The Court of Milan Business Chamber “A” recently issued a decision in a case in which Chanel was sued in relation to its “Latin Lover” advertising campaign of 2010 (decision no. 11375/2014 of 29 September 2014). The plaintiff Latin Lover s.r.l., active in the “sports, youth and cheap clothing” field and owner of the homonymous registered trademark, claimed that the latter was infringed by the photographic campaign at issue, used by Chanel to advertise its own branded products.

In this judgment, the Panel finds that no violation has been committed by Chanel, in the light of the following – briefly explained – considerations:

  • Chanel had marked their products with their own brand and not with the Latin Lover brand (which merely gave name to the advertising campaign).

In essence, the Court seems to implicitly say that this kind of use does not constitute the use of the trademark “in the economic activity … for goods or services“, as required by art. 20 of the Italian Intellectual Property Code (“IPC”) for there to be an infringement.

  • The wording of the plaintiff’s trademark, i.e. the term “Latin Lover”, is extremely weak, as it is widely used in the industry as evocative of elegant and “elite” clothing.

In this regard, the Court, taking for granted the wide use of the trademark in the clothing sector, confirms the case-law according to which brands that are not particularly original, in respect to those commonly adopted in a specific sector, are weak.

  • As the parties work in very different sections of the market (sports, youth and economic clothing – elegant and expensive clothing) the likelihood of confusion or association between the products of the same is, in practice, to be excluded.

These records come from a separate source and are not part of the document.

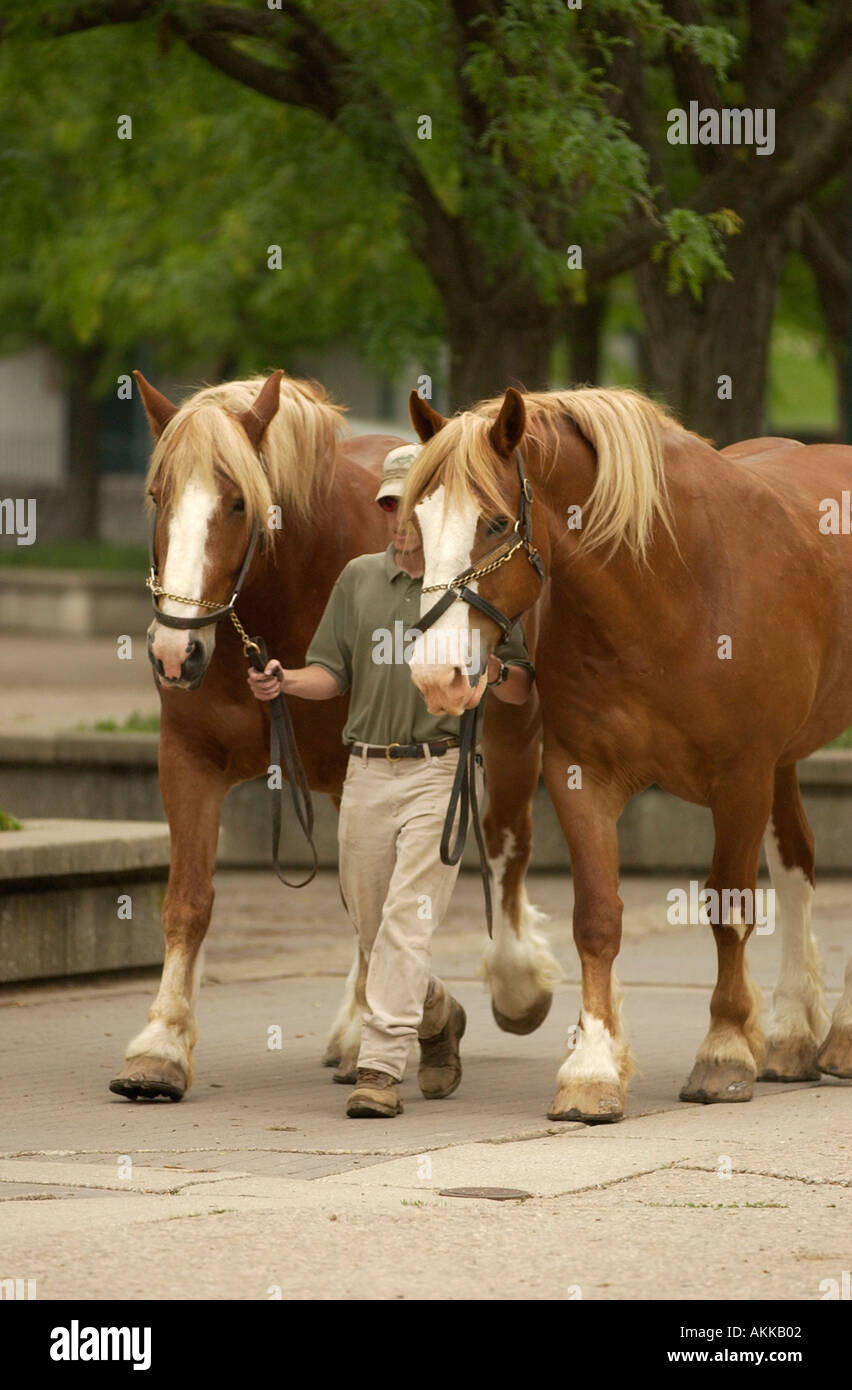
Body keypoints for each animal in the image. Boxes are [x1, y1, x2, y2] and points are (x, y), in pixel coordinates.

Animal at [402, 383, 852, 1124]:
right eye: (415, 520)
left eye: (494, 523)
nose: (437, 675)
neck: (669, 592)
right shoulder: (581, 774)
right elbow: (596, 918)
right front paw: (591, 1068)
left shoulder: (741, 778)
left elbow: (727, 907)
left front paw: (725, 1049)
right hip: (785, 762)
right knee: (796, 863)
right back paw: (792, 1032)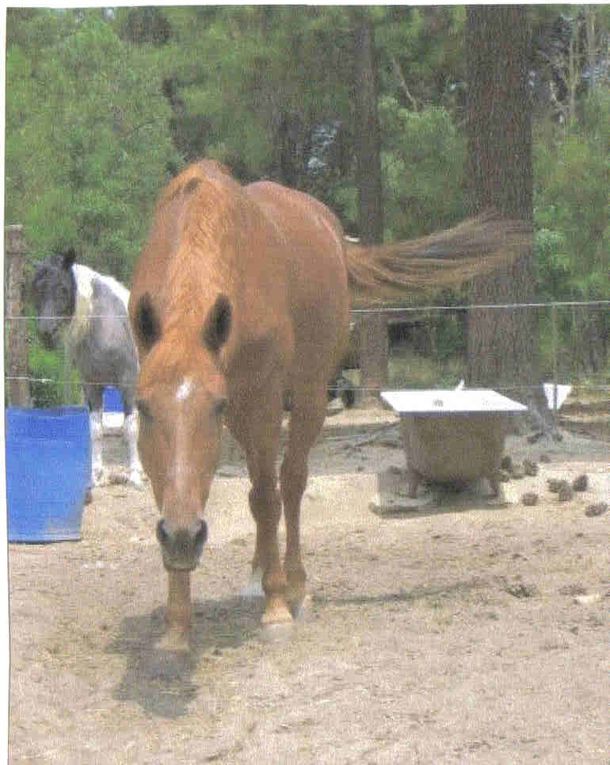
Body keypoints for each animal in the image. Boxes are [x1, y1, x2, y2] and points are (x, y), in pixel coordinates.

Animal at [32, 251, 144, 490]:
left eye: (62, 288)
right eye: (37, 288)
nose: (46, 333)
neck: (105, 325)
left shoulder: (128, 385)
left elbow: (130, 429)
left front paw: (135, 477)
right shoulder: (92, 387)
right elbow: (95, 431)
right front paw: (95, 476)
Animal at [127, 160, 528, 644]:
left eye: (214, 407)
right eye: (143, 407)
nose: (185, 538)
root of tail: (334, 237)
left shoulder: (261, 400)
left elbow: (270, 497)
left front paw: (276, 607)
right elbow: (182, 494)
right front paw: (177, 625)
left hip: (307, 397)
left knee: (290, 484)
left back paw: (295, 586)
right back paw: (258, 573)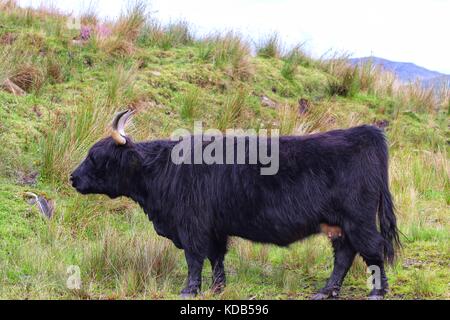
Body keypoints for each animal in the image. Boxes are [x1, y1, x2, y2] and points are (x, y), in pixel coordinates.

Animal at [71, 110, 400, 300]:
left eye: (95, 157)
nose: (72, 177)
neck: (163, 169)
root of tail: (365, 132)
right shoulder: (215, 227)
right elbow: (216, 257)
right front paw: (218, 287)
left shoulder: (192, 225)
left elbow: (194, 258)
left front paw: (189, 290)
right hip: (339, 224)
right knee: (344, 255)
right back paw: (326, 291)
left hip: (358, 219)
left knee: (373, 249)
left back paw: (376, 292)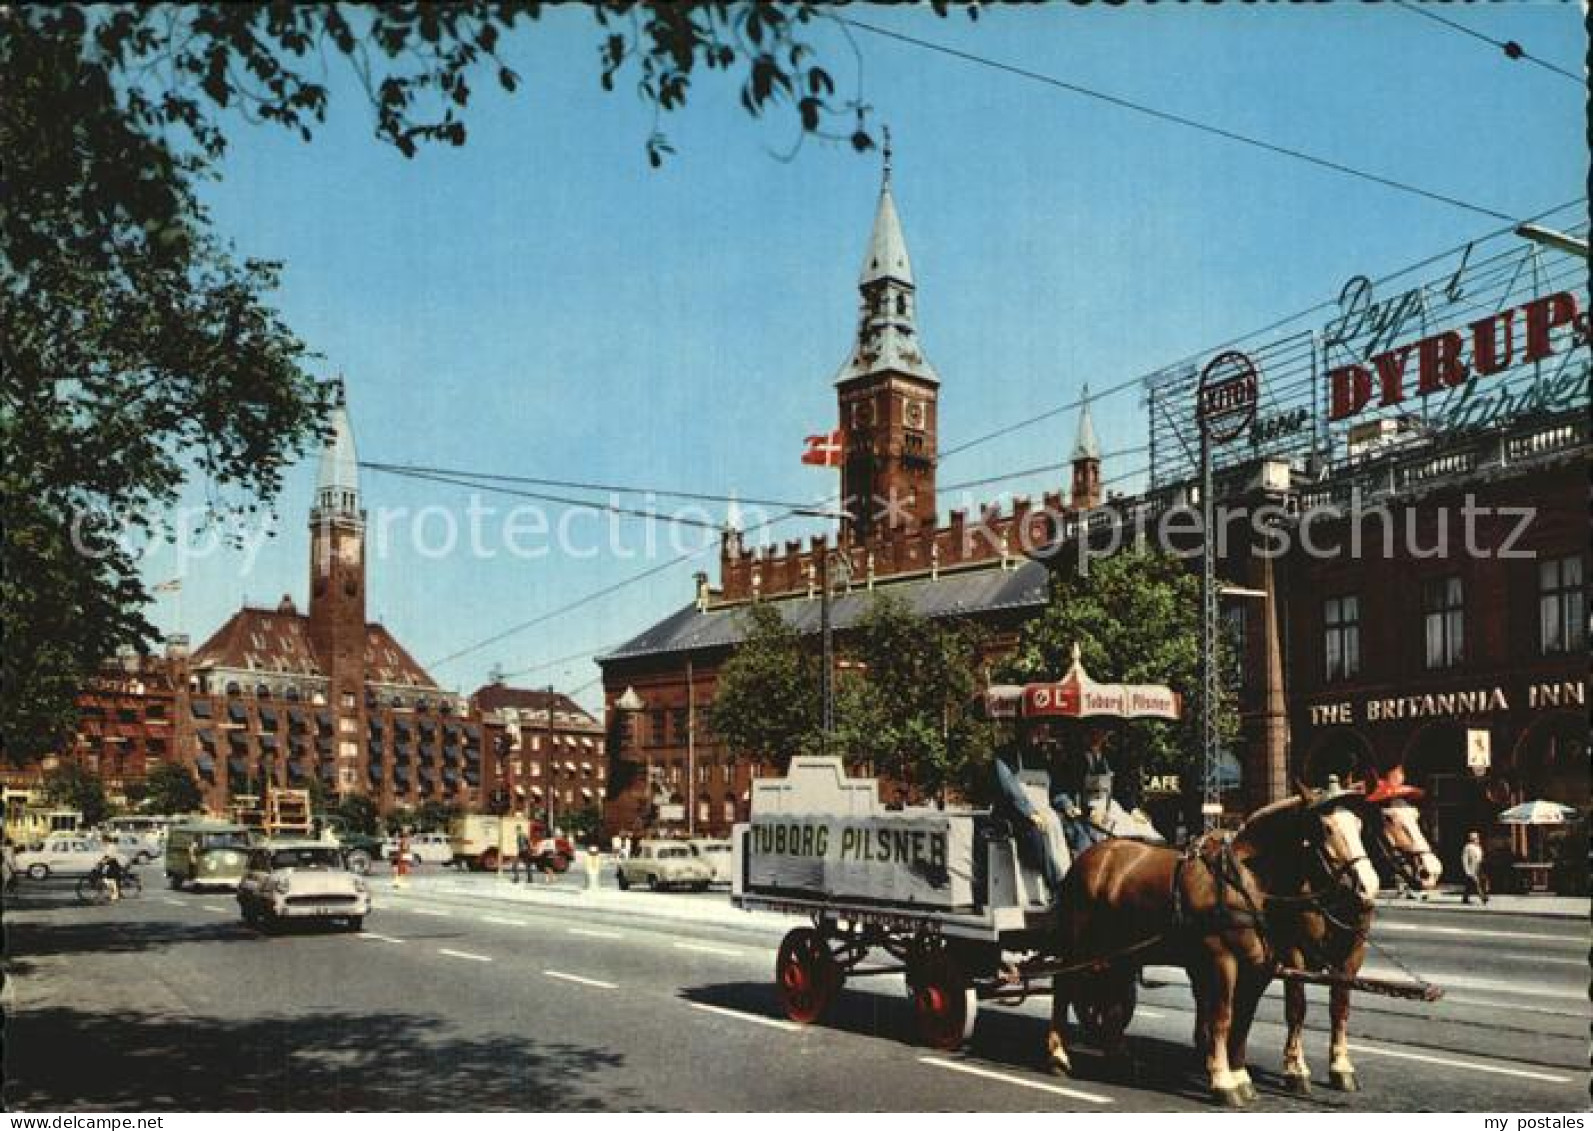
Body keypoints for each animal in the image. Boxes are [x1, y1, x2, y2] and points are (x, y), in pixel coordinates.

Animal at [1051, 790, 1376, 1108]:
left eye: (1360, 826)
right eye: (1325, 828)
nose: (1369, 888)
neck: (1245, 883)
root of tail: (1089, 857)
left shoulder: (1258, 968)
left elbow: (1244, 1021)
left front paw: (1241, 1077)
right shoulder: (1223, 959)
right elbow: (1223, 1017)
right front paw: (1223, 1081)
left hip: (1120, 952)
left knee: (1112, 995)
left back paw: (1117, 1056)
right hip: (1078, 945)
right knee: (1064, 986)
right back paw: (1058, 1055)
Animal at [1274, 802, 1440, 1095]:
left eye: (1416, 815)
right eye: (1387, 817)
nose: (1431, 872)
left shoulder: (1352, 955)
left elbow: (1340, 1006)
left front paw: (1341, 1067)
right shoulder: (1292, 953)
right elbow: (1297, 1008)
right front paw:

In this regard, the Court appears to apply the rule set forth in art. 20(1)(b) IPC, according to which infringement occurs when an “identical or similar” trademark is used to mark other people’s “identical or similar” products, “if the identity or similarity between the signs and the identity or similarity between the products or services may create a risk of confusion for the public, which may also consist of a likelihood of association between the two trademarks“. However, it is not explained why this rule would apply instead of art. 20(1)(a) IPC, which prohibits the use of “a sign identical to the trademark for goods or services identical to those for which it was registered” without requiring the existence of any risk of confusion or association.